▸ DESCRIPTION OF THE TASK: Set down word for word each line from the one containing "поиск. Этот поиск" through the end of the records, both included. Do not copy any pictures.

▸ DATASET RECORDS:
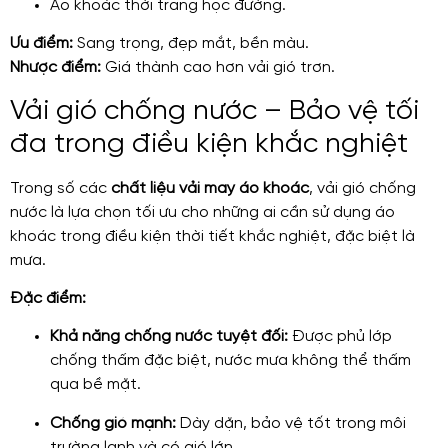
Áo khoác thời trang học đường.
Ưu điểm:
Sang trọng, đẹp mắt, bền màu.
Nhược điểm:
Giá thành cao hơn vải gió trơn.
Vải gió chống nước – Bảo vệ tối
đa trong điều kiện khắc nghiệt
Trong số các
chất liệu vải may áo khoác
, vải gió chống
nước là lựa chọn tối ưu cho những ai cần sử dụng áo
khoác trong điều kiện thời tiết khắc nghiệt, đặc biệt là
mưa.
Đặc điểm:
Khả năng chống nước tuyệt đối:
Được phủ lớp
chống thấm đặc biệt, nước mưa không thể thấm
qua bề mặt.
Chống gió mạnh:
Dày dặn, bảo vệ tốt trong môi
trường lạnh và có gió lớn.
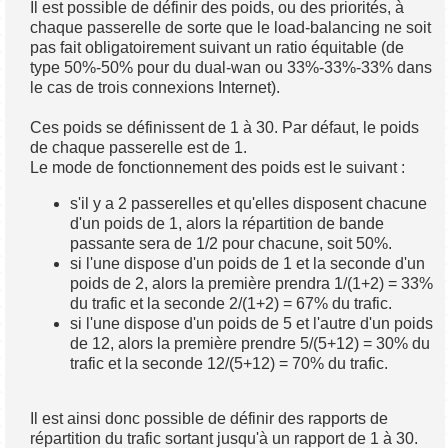
Il est possible de définir des poids, ou des priorités, à
chaque passerelle de sorte que le load-balancing ne soit
pas fait obligatoirement suivant un ratio équitable (de
type 50%-50% pour du dual-wan ou 33%-33%-33% dans
le cas de trois connexions Internet).
Ces poids se définissent de 1 à 30. Par défaut, le poids
de chaque passerelle est de 1.
Le mode de fonctionnement des poids est le suivant :
s'il y a 2 passerelles et qu'elles disposent chacune
d'un poids de 1, alors la répartition de bande
passante sera de 1/2 pour chacune, soit 50%.
si l'une dispose d'un poids de 1 et la seconde d'un
poids de 2, alors la première prendra 1/(1+2) = 33%
du trafic et la seconde 2/(1+2) = 67% du trafic.
si l'une dispose d'un poids de 5 et l'autre d'un poids
de 12, alors la première prendre 5/(5+12) = 30% du
trafic et la seconde 12/(5+12) = 70% du trafic.
Il est ainsi donc possible de définir des rapports de
répartition du trafic sortant jusqu'à un rapport de 1 à 30.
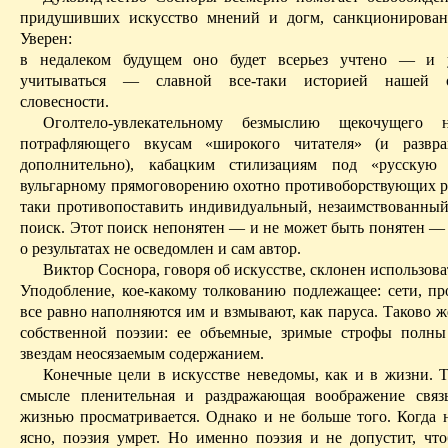
придушивших искусство мнений и догм, санкционирован
Уверен:
в недалеком будущем оно будет всерьез учтено — и 
учитываться — славной все-таки историей нашей о
словесности.
Оголтело-увлекательному безмыслию щекочущего 
потрафляющего вкусам «широкого читателя» (и развр
дополнительно), кабацким стилизациям под «русскую 
вульгарному
прямоговорению охотно противоборствующих ря
таки противопоставить индивидуальный, незаимствованный
поиск. Этот поиск непонятен — и не может быть понятен — 
о результатах не осведомлен и сам автор.
Виктор Соснора, говоря об искусстве, склонен использоват
Уподобление, кое-какому толкованию подлежащее: сети, про
все равно наполняются им и взмывают, как паруса. Таково ж
собственной поэзии: ее объемные, зримые строфы полн
звездам неосязаемым содержанием.
Конечные цели в искусстве неведомы, как и в жизни. Т
смысле пленительная и раздражающая воображение связ
жизнью просматривается. Однако и не больше того. Когда н
ясно, поэзия умрет. Но именно поэзия и не допустит, чт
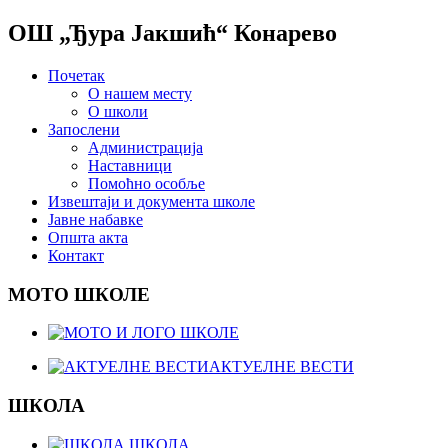
ОШ „Ђура Јакшић“ Конарево
Почетак
О нашем месту
О школи
Запослени
Администрација
Наставници
Помоћно особље
Извештаји и документа школе
Јавне набавке
Општа акта
Контакт
МОТО ШКОЛЕ
АКТУЕЛНЕ ВЕСТИ
ШКОЛА
ШКОЛА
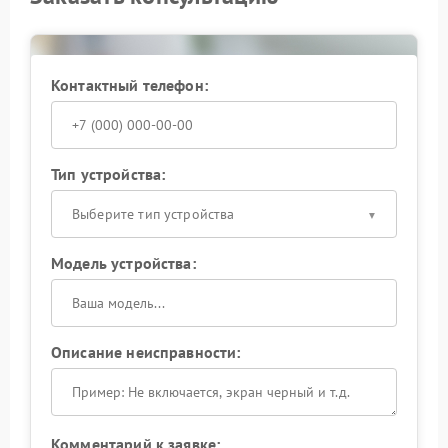
Контактный телефон:
Тип устройства:
Выберите тип устройства
Модель устройства:
Описание неисправности:
Комментарий к заявке:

▸ TASK RESPONSE:
поиск. Этот поиск непонятен — и не может быть понятен — 
о результатах не осведомлен и сам автор.
Виктор Соснора, говоря об искусстве, склонен использоват
Уподобление, кое-какому толкованию подлежащее: сети, про
все равно наполняются им и взмывают, как паруса. Таково ж
собственной поэзии: ее объемные, зримые строфы полн
звездам неосязаемым содержанием.
Конечные цели в искусстве неведомы, как и в жизни. Т
смысле пленительная и раздражающая воображение связ
жизнью просматривается. Однако и не больше того. Когда н
ясно, поэзия умрет. Но именно поэзия и не допустит, чт
ОШ „Ђура Јакшић“ Конарево
Почетак
О нашем месту
О школи
Запослени
Администрација
Наставници
Помоћно особље
Извештаји и документа школе
Јавне набавке
Општа акта
Контакт
МОТО ШКОЛЕ
АКТУЕЛНЕ ВЕСТИ
ШКОЛА
ШКОЛА
Контактный телефон:
Тип устройства:
Выберите тип устройства
Модель устройства:
Описание неисправности:
Комментарий к заявке:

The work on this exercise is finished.